¿Diálogo o justificación de presión disfrazada?
El canciller venezolano Yván Gil reaparece con un mensaje que aparenta buscar la paz, pero oculta un reclamo clave: el fin de sanciones internacionales que golpean la soberanía del país.
Qué ocurrió
En el Día Internacional del Multilateralismo, Gil llamó a fortalecer el diálogo y respetar el derecho internacional, insistiendo en rechazar “acciones coercitivas” contra estados. Defendió un mundo pluripolar con mecanismos globales basados en consenso.

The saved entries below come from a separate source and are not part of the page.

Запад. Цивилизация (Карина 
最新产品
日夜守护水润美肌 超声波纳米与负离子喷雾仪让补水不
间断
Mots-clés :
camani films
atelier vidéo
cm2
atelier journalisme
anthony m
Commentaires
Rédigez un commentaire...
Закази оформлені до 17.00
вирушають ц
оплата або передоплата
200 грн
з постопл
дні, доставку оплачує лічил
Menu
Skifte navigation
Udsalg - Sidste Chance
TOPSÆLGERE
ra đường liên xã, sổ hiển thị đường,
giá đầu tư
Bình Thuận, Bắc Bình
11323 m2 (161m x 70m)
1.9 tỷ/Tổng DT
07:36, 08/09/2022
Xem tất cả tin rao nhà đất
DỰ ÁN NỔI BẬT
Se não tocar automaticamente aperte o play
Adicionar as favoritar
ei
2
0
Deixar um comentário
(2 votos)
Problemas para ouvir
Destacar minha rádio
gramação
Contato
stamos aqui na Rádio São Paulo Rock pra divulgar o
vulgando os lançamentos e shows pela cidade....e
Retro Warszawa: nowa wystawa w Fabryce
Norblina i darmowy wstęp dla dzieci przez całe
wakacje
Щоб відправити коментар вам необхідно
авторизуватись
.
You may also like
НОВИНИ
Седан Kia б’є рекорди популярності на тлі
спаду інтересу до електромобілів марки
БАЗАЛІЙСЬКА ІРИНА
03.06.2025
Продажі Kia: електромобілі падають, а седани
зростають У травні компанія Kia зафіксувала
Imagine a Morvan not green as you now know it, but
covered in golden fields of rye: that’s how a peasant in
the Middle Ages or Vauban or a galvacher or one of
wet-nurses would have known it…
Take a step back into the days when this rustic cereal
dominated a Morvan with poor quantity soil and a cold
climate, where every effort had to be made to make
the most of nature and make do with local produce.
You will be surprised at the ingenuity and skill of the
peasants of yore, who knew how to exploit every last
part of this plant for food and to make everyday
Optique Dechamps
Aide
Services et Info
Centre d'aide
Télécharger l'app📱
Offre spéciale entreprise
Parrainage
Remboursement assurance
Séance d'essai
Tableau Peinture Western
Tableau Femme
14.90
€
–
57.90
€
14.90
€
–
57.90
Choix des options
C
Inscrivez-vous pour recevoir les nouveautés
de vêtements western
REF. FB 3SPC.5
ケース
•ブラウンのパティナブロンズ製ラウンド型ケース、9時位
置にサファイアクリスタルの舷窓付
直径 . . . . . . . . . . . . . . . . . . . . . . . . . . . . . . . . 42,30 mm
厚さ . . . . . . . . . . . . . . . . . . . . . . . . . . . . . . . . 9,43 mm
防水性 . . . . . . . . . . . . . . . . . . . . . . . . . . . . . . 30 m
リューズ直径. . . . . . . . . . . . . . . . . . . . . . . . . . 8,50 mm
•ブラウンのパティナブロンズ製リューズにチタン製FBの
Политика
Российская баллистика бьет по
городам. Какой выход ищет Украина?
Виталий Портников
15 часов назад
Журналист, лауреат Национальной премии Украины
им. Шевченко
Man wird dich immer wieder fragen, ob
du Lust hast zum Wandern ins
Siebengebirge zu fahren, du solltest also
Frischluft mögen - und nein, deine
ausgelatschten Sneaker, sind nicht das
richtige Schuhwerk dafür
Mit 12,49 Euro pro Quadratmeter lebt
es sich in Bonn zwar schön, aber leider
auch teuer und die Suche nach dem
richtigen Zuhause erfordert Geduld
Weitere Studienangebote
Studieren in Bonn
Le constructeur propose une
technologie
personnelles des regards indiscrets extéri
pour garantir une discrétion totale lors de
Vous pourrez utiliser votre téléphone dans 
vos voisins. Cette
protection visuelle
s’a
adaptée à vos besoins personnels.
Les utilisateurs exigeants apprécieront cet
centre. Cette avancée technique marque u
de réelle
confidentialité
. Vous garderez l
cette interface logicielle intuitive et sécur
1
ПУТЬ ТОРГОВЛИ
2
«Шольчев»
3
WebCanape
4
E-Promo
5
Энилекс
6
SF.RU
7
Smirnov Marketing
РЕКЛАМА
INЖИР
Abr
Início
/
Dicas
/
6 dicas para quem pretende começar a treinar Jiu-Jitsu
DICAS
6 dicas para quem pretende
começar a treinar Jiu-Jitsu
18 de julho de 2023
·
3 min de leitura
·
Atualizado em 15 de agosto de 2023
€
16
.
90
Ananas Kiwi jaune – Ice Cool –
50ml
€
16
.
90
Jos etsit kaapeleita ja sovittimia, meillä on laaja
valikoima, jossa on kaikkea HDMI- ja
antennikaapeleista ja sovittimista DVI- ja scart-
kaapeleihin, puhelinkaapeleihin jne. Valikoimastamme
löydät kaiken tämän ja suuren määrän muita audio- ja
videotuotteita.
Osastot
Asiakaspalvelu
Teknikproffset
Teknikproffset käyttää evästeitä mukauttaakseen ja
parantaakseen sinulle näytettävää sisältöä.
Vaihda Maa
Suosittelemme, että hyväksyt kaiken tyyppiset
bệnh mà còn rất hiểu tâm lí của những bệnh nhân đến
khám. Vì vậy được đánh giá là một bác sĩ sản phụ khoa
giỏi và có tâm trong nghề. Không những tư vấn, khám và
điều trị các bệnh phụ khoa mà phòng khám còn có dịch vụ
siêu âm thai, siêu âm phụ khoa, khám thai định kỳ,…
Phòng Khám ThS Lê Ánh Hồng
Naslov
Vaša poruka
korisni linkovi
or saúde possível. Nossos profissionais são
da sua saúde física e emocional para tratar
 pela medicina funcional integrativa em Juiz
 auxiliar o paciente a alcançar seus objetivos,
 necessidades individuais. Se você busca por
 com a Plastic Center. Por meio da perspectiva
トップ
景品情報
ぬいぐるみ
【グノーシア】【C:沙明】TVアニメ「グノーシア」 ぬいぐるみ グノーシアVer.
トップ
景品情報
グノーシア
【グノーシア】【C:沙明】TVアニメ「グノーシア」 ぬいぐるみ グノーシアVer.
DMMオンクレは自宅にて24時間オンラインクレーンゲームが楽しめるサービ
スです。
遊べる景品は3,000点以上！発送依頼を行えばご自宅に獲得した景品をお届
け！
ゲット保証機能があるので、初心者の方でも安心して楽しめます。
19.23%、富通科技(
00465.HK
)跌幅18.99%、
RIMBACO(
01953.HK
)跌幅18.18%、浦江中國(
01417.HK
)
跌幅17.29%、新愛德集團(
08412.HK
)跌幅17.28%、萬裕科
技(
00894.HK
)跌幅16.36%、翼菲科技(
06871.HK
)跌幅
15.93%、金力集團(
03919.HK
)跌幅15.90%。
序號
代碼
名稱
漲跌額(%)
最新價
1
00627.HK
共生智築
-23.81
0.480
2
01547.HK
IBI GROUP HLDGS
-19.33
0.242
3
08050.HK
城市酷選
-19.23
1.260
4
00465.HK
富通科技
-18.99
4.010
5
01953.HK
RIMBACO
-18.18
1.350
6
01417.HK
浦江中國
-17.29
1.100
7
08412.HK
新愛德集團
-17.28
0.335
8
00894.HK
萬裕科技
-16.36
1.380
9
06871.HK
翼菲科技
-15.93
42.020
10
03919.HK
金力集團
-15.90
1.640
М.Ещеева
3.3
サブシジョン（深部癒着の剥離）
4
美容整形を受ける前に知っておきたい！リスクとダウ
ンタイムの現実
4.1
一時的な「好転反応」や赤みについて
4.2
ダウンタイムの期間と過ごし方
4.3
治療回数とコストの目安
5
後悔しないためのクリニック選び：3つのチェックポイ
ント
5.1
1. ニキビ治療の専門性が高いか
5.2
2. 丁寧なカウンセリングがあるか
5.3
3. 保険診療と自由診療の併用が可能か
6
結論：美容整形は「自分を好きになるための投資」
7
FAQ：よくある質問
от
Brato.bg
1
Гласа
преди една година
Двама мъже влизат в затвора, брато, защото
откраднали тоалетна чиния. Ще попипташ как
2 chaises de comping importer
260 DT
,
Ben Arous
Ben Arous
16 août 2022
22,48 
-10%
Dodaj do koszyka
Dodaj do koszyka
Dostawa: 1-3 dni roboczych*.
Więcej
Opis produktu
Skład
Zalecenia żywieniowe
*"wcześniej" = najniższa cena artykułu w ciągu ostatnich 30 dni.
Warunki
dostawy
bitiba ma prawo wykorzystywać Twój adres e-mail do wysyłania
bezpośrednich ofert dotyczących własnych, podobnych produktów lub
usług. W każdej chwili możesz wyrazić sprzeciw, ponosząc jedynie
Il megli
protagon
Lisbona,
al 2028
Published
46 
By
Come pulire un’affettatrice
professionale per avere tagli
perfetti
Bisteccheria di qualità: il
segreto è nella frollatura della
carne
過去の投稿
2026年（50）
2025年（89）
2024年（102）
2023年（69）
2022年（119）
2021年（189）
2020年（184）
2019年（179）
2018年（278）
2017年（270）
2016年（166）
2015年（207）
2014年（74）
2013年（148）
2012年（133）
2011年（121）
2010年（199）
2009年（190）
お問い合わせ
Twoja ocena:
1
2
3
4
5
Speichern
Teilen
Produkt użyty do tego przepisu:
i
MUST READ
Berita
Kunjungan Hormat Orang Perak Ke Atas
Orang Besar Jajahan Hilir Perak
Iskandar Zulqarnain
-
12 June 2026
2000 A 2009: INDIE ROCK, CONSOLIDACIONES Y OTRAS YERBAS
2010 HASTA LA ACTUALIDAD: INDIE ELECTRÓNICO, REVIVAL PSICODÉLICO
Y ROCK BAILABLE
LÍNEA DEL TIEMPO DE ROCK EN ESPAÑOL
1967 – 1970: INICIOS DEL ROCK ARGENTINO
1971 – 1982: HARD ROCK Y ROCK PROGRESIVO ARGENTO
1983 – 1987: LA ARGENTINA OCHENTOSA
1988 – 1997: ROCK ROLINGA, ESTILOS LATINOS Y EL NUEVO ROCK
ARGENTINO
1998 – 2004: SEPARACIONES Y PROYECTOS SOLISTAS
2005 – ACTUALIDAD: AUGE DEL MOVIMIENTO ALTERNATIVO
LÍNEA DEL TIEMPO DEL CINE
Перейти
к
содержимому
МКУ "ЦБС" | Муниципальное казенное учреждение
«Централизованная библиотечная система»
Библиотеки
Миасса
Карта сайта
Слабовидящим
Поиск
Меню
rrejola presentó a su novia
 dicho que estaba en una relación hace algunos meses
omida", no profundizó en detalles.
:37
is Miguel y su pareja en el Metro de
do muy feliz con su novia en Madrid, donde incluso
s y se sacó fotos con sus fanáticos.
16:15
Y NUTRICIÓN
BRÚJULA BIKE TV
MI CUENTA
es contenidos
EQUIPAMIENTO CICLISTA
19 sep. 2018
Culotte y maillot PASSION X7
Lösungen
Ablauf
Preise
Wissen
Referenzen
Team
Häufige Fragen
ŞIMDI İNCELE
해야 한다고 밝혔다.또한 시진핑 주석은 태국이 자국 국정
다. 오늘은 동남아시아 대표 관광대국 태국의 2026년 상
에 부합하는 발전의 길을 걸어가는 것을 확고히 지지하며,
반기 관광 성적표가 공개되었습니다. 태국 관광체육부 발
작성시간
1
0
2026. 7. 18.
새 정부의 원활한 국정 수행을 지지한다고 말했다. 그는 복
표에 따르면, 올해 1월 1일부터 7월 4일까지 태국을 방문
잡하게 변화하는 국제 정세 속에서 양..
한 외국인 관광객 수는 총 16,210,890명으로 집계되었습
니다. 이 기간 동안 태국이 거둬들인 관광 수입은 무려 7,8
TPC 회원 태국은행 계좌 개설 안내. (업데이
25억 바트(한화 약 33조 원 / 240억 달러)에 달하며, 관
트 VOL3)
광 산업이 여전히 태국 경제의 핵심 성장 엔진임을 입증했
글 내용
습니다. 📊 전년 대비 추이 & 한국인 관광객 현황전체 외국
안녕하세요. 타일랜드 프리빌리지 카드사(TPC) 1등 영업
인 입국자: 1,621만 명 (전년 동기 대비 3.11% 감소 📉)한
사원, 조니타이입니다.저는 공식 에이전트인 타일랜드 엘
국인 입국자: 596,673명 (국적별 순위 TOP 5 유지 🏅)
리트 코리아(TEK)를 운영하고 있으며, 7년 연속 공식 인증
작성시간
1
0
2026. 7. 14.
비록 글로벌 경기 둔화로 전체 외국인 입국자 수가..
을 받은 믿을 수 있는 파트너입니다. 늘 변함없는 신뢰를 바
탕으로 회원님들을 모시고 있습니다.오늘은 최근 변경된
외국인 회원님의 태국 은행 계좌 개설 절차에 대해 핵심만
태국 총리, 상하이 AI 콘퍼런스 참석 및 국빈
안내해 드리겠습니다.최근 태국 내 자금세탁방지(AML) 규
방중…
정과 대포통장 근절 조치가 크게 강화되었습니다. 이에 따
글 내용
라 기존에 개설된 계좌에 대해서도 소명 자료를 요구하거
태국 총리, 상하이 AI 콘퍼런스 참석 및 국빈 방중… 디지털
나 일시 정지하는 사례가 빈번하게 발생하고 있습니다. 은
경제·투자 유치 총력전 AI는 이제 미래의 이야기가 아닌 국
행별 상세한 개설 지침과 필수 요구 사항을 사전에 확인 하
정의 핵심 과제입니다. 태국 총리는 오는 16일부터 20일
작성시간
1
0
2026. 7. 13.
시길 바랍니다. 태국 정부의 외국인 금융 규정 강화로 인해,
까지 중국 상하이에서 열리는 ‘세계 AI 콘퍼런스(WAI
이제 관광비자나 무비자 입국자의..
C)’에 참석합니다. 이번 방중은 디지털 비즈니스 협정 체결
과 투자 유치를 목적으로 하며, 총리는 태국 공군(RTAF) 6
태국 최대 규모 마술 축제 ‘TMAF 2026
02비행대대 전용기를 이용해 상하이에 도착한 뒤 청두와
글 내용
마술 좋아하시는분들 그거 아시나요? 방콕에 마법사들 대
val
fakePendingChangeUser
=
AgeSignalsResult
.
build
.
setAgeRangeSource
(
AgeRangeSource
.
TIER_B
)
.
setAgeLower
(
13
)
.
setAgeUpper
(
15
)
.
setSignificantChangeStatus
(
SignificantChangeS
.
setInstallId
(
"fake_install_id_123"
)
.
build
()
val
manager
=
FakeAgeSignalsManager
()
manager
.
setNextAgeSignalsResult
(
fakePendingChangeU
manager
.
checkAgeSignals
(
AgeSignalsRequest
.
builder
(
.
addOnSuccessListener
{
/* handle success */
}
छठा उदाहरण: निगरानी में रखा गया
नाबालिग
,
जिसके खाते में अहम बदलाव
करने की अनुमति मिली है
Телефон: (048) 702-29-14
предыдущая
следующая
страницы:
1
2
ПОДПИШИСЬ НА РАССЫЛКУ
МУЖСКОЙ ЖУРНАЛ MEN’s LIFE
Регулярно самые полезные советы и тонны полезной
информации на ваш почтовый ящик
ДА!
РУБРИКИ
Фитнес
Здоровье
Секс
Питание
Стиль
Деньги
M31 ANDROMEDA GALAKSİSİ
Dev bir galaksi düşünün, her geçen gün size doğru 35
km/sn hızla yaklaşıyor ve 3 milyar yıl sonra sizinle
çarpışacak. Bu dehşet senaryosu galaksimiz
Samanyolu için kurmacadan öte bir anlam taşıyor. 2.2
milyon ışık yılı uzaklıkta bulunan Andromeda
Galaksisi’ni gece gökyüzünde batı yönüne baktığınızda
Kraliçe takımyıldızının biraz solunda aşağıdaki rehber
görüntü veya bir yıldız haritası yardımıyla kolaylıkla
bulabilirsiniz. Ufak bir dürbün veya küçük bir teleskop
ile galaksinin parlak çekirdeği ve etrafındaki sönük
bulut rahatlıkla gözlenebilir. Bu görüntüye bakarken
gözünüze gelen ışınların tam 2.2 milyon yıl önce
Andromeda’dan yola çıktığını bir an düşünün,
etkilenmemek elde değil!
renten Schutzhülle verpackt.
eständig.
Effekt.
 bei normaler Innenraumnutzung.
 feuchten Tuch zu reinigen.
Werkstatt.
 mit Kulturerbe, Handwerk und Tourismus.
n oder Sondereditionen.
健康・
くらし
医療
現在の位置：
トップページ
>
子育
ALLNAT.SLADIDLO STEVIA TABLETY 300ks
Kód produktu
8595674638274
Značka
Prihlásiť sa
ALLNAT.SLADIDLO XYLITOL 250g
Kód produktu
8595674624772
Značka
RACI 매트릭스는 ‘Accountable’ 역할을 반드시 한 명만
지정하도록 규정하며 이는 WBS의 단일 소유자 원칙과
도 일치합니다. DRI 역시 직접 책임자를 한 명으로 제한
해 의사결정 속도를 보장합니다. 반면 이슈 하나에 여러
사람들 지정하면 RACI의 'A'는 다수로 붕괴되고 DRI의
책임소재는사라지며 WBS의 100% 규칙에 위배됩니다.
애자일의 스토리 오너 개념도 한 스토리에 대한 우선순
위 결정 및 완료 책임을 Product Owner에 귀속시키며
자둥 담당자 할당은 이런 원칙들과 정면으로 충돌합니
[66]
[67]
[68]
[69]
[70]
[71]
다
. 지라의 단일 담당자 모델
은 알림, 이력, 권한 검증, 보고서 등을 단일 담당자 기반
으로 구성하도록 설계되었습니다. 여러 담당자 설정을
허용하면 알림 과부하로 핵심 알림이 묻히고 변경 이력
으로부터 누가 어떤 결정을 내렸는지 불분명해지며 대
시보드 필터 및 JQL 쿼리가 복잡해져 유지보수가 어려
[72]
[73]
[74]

Por qué esto cambia el escenario
No es solo una invitación a conversar. Es una defensa directa contra sanciones que afectan la economía, la estabilidad y legalidad de Venezuela. Gil exige que la “presión unilateral” cese, señalando que esas políticas dañan la convivencia global y la soberanía nacional.
Qué podría venir después
Este llamado muestra que Venezuela busca cambiar la relación con potencias mundiales a su favor. El foco en multilateralismo y diálogo anticipa nuevas estrategias para desafiar las sanciones. La pregunta es: ¿estaremos ante una apertura real o solo un repliegue táctico que busca legitimar la permanencia de prácticas cuestionadas?